Dataset entries:
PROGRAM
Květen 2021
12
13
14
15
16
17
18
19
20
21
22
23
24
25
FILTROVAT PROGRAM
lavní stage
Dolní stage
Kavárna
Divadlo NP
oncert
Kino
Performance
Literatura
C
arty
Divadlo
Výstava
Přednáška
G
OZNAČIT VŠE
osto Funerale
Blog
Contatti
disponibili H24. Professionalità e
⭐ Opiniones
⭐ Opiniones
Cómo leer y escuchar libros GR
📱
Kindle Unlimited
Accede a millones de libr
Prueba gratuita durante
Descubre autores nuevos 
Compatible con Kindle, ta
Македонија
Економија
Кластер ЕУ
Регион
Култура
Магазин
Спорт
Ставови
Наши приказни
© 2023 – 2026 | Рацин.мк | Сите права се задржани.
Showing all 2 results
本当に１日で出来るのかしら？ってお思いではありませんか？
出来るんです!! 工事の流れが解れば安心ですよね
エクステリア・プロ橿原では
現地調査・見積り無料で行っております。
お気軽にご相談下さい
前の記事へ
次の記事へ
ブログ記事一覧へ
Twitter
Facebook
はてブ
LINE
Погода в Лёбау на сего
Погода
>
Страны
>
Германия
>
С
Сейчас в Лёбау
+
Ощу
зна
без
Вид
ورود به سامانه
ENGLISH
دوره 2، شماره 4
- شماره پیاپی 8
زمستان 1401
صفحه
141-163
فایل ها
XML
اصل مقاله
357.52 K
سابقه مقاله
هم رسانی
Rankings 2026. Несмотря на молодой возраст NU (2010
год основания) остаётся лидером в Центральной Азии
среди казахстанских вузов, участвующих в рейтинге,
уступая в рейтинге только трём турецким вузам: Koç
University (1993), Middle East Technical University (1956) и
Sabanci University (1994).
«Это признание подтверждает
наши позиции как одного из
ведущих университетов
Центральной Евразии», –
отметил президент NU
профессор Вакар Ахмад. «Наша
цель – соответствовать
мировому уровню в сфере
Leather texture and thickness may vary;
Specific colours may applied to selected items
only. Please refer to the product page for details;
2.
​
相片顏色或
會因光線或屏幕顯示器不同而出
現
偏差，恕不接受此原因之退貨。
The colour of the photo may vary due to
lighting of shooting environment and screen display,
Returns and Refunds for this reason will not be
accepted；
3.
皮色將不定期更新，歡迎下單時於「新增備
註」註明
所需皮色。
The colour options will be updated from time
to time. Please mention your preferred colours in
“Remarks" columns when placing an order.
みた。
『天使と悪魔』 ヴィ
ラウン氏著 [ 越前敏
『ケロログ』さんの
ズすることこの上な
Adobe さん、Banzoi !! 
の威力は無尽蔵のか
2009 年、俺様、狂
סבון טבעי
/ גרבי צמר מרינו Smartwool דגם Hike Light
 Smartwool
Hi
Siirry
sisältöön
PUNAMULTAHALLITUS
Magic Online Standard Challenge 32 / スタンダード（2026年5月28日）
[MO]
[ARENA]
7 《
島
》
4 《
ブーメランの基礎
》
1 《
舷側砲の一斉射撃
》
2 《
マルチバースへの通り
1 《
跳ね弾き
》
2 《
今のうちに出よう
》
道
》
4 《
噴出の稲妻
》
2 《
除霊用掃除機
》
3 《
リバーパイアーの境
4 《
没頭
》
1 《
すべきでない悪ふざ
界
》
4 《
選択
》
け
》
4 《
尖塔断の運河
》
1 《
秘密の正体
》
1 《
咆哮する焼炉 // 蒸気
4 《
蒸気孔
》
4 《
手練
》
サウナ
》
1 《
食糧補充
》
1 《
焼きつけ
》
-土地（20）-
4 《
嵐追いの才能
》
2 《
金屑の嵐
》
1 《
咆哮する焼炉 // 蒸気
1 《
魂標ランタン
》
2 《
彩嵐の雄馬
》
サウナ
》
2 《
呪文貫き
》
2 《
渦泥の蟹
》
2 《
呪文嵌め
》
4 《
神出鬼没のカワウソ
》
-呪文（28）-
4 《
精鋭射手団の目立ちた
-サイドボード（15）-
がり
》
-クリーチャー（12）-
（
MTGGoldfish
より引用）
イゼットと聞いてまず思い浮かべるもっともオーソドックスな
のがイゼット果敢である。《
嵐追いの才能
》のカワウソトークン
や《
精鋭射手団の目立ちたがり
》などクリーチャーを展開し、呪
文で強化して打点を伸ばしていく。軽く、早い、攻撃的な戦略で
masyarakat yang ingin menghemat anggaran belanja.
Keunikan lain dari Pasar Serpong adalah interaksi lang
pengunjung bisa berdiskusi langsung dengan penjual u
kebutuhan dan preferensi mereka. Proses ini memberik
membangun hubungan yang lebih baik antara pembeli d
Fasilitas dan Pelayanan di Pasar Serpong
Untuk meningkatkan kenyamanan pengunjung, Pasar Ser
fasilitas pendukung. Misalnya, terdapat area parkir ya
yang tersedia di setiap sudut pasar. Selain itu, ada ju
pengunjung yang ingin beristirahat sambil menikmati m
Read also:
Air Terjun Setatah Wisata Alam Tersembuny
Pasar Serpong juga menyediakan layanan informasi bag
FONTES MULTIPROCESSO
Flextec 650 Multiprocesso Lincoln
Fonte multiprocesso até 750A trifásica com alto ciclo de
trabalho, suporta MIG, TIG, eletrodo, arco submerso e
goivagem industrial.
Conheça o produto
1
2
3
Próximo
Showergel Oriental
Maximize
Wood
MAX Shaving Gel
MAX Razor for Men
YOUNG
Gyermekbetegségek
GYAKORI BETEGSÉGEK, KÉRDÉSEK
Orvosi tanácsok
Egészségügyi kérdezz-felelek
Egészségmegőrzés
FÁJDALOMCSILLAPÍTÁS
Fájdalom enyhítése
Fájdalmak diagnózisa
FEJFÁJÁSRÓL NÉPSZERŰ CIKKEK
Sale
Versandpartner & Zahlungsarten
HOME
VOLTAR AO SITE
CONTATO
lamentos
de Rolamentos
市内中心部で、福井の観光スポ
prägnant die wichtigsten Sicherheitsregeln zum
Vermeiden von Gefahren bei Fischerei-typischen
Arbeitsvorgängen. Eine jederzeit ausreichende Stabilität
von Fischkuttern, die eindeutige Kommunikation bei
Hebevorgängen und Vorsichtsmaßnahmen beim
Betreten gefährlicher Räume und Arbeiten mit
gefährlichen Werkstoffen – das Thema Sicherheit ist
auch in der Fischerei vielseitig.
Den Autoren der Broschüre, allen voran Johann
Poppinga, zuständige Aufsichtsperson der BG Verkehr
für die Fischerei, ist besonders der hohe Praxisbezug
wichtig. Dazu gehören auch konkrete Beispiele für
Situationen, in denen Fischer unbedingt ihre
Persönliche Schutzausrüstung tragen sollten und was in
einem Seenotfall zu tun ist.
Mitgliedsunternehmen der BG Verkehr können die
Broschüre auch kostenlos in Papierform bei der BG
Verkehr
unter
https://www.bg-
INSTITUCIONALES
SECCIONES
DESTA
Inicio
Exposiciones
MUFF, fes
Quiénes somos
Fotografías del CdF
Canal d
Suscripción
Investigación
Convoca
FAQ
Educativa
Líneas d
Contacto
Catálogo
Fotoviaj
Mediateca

_EXERCISE REQUIREMENTS:_
The entries above, copied exactly, form the whole answer.

_COMPLETED EXERCISE:_
PROGRAM
Květen 2021
12
13
14
15
16
17
18
19
20
21
22
23
24
25
FILTROVAT PROGRAM
lavní stage
Dolní stage
Kavárna
Divadlo NP
oncert
Kino
Performance
Literatura
C
arty
Divadlo
Výstava
Přednáška
G
OZNAČIT VŠE
osto Funerale
Blog
Contatti
disponibili H24. Professionalità e
⭐ Opiniones
⭐ Opiniones
Cómo leer y escuchar libros GR
📱
Kindle Unlimited
Accede a millones de libr
Prueba gratuita durante
Descubre autores nuevos 
Compatible con Kindle, ta
Македонија
Економија
Кластер ЕУ
Регион
Култура
Магазин
Спорт
Ставови
Наши приказни
© 2023 – 2026 | Рацин.мк | Сите права се задржани.
Showing all 2 results
本当に１日で出来るのかしら？ってお思いではありませんか？
出来るんです!! 工事の流れが解れば安心ですよね
エクステリア・プロ橿原では
現地調査・見積り無料で行っております。
お気軽にご相談下さい
前の記事へ
次の記事へ
ブログ記事一覧へ
Twitter
Facebook
はてブ
LINE
Погода в Лёбау на сего
Погода
>
Страны
>
Германия
>
С
Сейчас в Лёбау
+
Ощу
зна
без
Вид
ورود به سامانه
ENGLISH
دوره 2، شماره 4
- شماره پیاپی 8
زمستان 1401
صفحه
141-163
فایل ها
XML
اصل مقاله
357.52 K
سابقه مقاله
هم رسانی
Rankings 2026. Несмотря на молодой возраст NU (2010
год основания) остаётся лидером в Центральной Азии
среди казахстанских вузов, участвующих в рейтинге,
уступая в рейтинге только трём турецким вузам: Koç
University (1993), Middle East Technical University (1956) и
Sabanci University (1994).
«Это признание подтверждает
наши позиции как одного из
ведущих университетов
Центральной Евразии», –
отметил президент NU
профессор Вакар Ахмад. «Наша
цель – соответствовать
мировому уровню в сфере
Leather texture and thickness may vary;
Specific colours may applied to selected items
only. Please refer to the product page for details;
2.
​
相片顏色或
會因光線或屏幕顯示器不同而出
現
偏差，恕不接受此原因之退貨。
The colour of the photo may vary due to
lighting of shooting environment and screen display,
Returns and Refunds for this reason will not be
accepted；
3.
皮色將不定期更新，歡迎下單時於「新增備
註」註明
所需皮色。
The colour options will be updated from time
to time. Please mention your preferred colours in
“Remarks" columns when placing an order.
みた。
『天使と悪魔』 ヴィ
ラウン氏著 [ 越前敏
『ケロログ』さんの
ズすることこの上な
Adobe さん、Banzoi !! 
の威力は無尽蔵のか
2009 年、俺様、狂
סבון טבעי
/ גרבי צמר מרינו Smartwool דגם Hike Light
 Smartwool
Hi
Siirry
sisältöön
PUNAMULTAHALLITUS
Magic Online Standard Challenge 32 / スタンダード（2026年5月28日）
[MO]
[ARENA]
7 《
島
》
4 《
ブーメランの基礎
》
1 《
舷側砲の一斉射撃
》
2 《
マルチバースへの通り
1 《
跳ね弾き
》
2 《
今のうちに出よう
》
道
》
4 《
噴出の稲妻
》
2 《
除霊用掃除機
》
3 《
リバーパイアーの境
4 《
没頭
》
1 《
すべきでない悪ふざ
界
》
4 《
選択
》
け
》
4 《
尖塔断の運河
》
1 《
秘密の正体
》
1 《
咆哮する焼炉 // 蒸気
4 《
蒸気孔
》
4 《
手練
》
サウナ
》
1 《
食糧補充
》
1 《
焼きつけ
》
-土地（20）-
4 《
嵐追いの才能
》
2 《
金屑の嵐
》
1 《
咆哮する焼炉 // 蒸気
1 《
魂標ランタン
》
2 《
彩嵐の雄馬
》
サウナ
》
2 《
呪文貫き
》
2 《
渦泥の蟹
》
2 《
呪文嵌め
》
4 《
神出鬼没のカワウソ
》
-呪文（28）-
4 《
精鋭射手団の目立ちた
-サイドボード（15）-
がり
》
-クリーチャー（12）-
（
MTGGoldfish
より引用）
イゼットと聞いてまず思い浮かべるもっともオーソドックスな
のがイゼット果敢である。《
嵐追いの才能
》のカワウソトークン
や《
精鋭射手団の目立ちたがり
》などクリーチャーを展開し、呪
文で強化して打点を伸ばしていく。軽く、早い、攻撃的な戦略で
masyarakat yang ingin menghemat anggaran belanja.
Keunikan lain dari Pasar Serpong adalah interaksi lang
pengunjung bisa berdiskusi langsung dengan penjual u
kebutuhan dan preferensi mereka. Proses ini memberik
membangun hubungan yang lebih baik antara pembeli d
Fasilitas dan Pelayanan di Pasar Serpong
Untuk meningkatkan kenyamanan pengunjung, Pasar Ser
fasilitas pendukung. Misalnya, terdapat area parkir ya
yang tersedia di setiap sudut pasar. Selain itu, ada ju
pengunjung yang ingin beristirahat sambil menikmati m
Read also:
Air Terjun Setatah Wisata Alam Tersembuny
Pasar Serpong juga menyediakan layanan informasi bag
FONTES MULTIPROCESSO
Flextec 650 Multiprocesso Lincoln
Fonte multiprocesso até 750A trifásica com alto ciclo de
trabalho, suporta MIG, TIG, eletrodo, arco submerso e
goivagem industrial.
Conheça o produto
1
2
3
Próximo
Showergel Oriental
Maximize
Wood
MAX Shaving Gel
MAX Razor for Men
YOUNG
Gyermekbetegségek
GYAKORI BETEGSÉGEK, KÉRDÉSEK
Orvosi tanácsok
Egészségügyi kérdezz-felelek
Egészségmegőrzés
FÁJDALOMCSILLAPÍTÁS
Fájdalom enyhítése
Fájdalmak diagnózisa
FEJFÁJÁSRÓL NÉPSZERŰ CIKKEK
Sale
Versandpartner & Zahlungsarten
HOME
VOLTAR AO SITE
CONTATO
lamentos
de Rolamentos
市内中心部で、福井の観光スポ
prägnant die wichtigsten Sicherheitsregeln zum
Vermeiden von Gefahren bei Fischerei-typischen
Arbeitsvorgängen. Eine jederzeit ausreichende Stabilität
von Fischkuttern, die eindeutige Kommunikation bei
Hebevorgängen und Vorsichtsmaßnahmen beim
Betreten gefährlicher Räume und Arbeiten mit
gefährlichen Werkstoffen – das Thema Sicherheit ist
auch in der Fischerei vielseitig.
Den Autoren der Broschüre, allen voran Johann
Poppinga, zuständige Aufsichtsperson der BG Verkehr
für die Fischerei, ist besonders der hohe Praxisbezug
wichtig. Dazu gehören auch konkrete Beispiele für
Situationen, in denen Fischer unbedingt ihre
Persönliche Schutzausrüstung tragen sollten und was in
einem Seenotfall zu tun ist.
Mitgliedsunternehmen der BG Verkehr können die
Broschüre auch kostenlos in Papierform bei der BG
Verkehr
unter
https://www.bg-
INSTITUCIONALES
SECCIONES
DESTA
Inicio
Exposiciones
MUFF, fes
Quiénes somos
Fotografías del CdF
Canal d
Suscripción
Investigación
Convoca
FAQ
Educativa
Líneas d
Contacto
Catálogo
Fotoviaj
Mediateca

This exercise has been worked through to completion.